* _PASSAGE PROVIDED_:
"""

Does anyone know what’s the actual story here? Trying to see if it’s possible for Julia

As is see - table_function already supported.

    DuckDB.create_table_function(
        con,
        "forty_two_nulls",
        [Int64],
        my_bind_function,
        my_init_function,
        my_main_function_nulls
    )
    results = DBInterface.execute(con, 
       "SELECT COUNT(*) total_cnt, COUNT(forty_two) cnt FROM forty_two_nulls(10000)")

I can’t recall understand this code at all. So I am guessing, you are allowed to define functions that create tables. Not but a function you can use within the body of the SQL to compute columns.

It appears that the DuckDB C API now includes support for scalar functions, which was added about four months ago.

“This PR adds initial support for scalar functions to the C API. This allows simple scalar functions to be defined and registered using only the C API, which in turn will enable these functions to be added using other APIs that build on top of the C API (e.g. Rust or Go).”

(my guess)
To integrate this functionality with the Julia package, the duckdb_scalar_function* should be added to the api.jl file in the Julia package repository:

2 Likes

@ImreSamu were you able successfully add and use a UDF?

"""

* _SET TASK 1_: Repeat the part of the forum thread about DuckDB functions starting with "As is see - table_function" and going on through "to compute columns.".

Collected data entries
"""

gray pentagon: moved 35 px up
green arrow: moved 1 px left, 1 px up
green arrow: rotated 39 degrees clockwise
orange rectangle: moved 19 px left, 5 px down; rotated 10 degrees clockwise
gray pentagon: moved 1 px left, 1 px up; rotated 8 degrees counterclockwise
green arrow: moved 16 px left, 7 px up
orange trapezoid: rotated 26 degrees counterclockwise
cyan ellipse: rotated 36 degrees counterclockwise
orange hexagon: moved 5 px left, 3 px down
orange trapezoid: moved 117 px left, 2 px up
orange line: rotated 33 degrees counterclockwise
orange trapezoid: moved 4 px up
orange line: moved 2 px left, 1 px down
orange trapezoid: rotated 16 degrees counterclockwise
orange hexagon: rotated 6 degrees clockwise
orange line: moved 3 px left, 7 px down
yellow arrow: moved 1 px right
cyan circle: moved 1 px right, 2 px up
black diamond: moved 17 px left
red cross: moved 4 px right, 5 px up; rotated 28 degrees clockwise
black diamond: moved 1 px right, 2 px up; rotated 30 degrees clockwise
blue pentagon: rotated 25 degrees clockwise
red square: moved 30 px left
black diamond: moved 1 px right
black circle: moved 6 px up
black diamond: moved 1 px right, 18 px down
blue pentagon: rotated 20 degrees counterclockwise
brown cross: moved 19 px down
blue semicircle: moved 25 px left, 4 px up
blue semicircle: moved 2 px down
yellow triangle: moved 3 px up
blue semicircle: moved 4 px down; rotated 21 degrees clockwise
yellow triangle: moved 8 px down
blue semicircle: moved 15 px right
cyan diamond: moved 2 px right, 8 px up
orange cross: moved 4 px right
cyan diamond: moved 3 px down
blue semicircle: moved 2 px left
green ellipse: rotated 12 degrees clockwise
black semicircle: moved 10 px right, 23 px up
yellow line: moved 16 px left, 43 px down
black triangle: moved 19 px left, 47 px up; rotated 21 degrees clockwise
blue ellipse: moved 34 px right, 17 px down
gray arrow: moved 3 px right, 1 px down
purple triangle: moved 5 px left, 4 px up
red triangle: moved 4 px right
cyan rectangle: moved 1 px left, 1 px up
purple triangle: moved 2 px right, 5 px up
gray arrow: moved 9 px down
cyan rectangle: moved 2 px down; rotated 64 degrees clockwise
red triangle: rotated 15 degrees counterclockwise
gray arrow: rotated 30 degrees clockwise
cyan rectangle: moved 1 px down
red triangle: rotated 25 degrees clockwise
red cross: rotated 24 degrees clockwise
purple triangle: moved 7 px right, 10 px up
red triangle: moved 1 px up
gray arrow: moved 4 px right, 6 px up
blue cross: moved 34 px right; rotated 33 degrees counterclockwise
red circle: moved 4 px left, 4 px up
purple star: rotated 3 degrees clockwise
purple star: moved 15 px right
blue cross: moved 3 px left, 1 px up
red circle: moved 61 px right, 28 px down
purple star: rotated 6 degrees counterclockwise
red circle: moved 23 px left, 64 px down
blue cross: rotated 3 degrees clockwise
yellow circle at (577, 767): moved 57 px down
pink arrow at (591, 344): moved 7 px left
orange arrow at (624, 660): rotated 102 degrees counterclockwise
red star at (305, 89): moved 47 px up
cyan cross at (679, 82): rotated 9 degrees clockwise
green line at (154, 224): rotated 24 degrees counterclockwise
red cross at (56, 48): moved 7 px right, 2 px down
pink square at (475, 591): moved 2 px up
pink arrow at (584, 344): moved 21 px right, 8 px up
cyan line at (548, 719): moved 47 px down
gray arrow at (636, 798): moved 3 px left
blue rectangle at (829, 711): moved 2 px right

"""

* _SET TASK 2_: Show every line of the records that contains the word "arrow".

* _WORKED SOLUTION 1_:
As is see - table_function already supported.

    DuckDB.create_table_function(
        con,
        "forty_two_nulls",
        [Int64],
        my_bind_function,
        my_init_function,
        my_main_function_nulls
    )
    results = DBInterface.execute(con, 
       "SELECT COUNT(*) total_cnt, COUNT(forty_two) cnt FROM forty_two_nulls(10000)")

I can’t recall understand this code at all. So I am guessing, you are allowed to define functions that create tables. Not but a function you can use within the body of the SQL to compute columns.

* _WORKED SOLUTION 2_:
green arrow: moved 1 px left, 1 px up
green arrow: rotated 39 degrees clockwise
green arrow: moved 16 px left, 7 px up
yellow arrow: moved 1 px right
gray arrow: moved 3 px right, 1 px down
gray arrow: moved 9 px down
gray arrow: rotated 30 degrees clockwise
gray arrow: moved 4 px right, 6 px up
pink arrow at (591, 344): moved 7 px left
orange arrow at (624, 660): rotated 102 degrees counterclockwise
pink arrow at (584, 344): moved 21 px right, 8 px up
gray arrow at (636, 798): moved 3 px left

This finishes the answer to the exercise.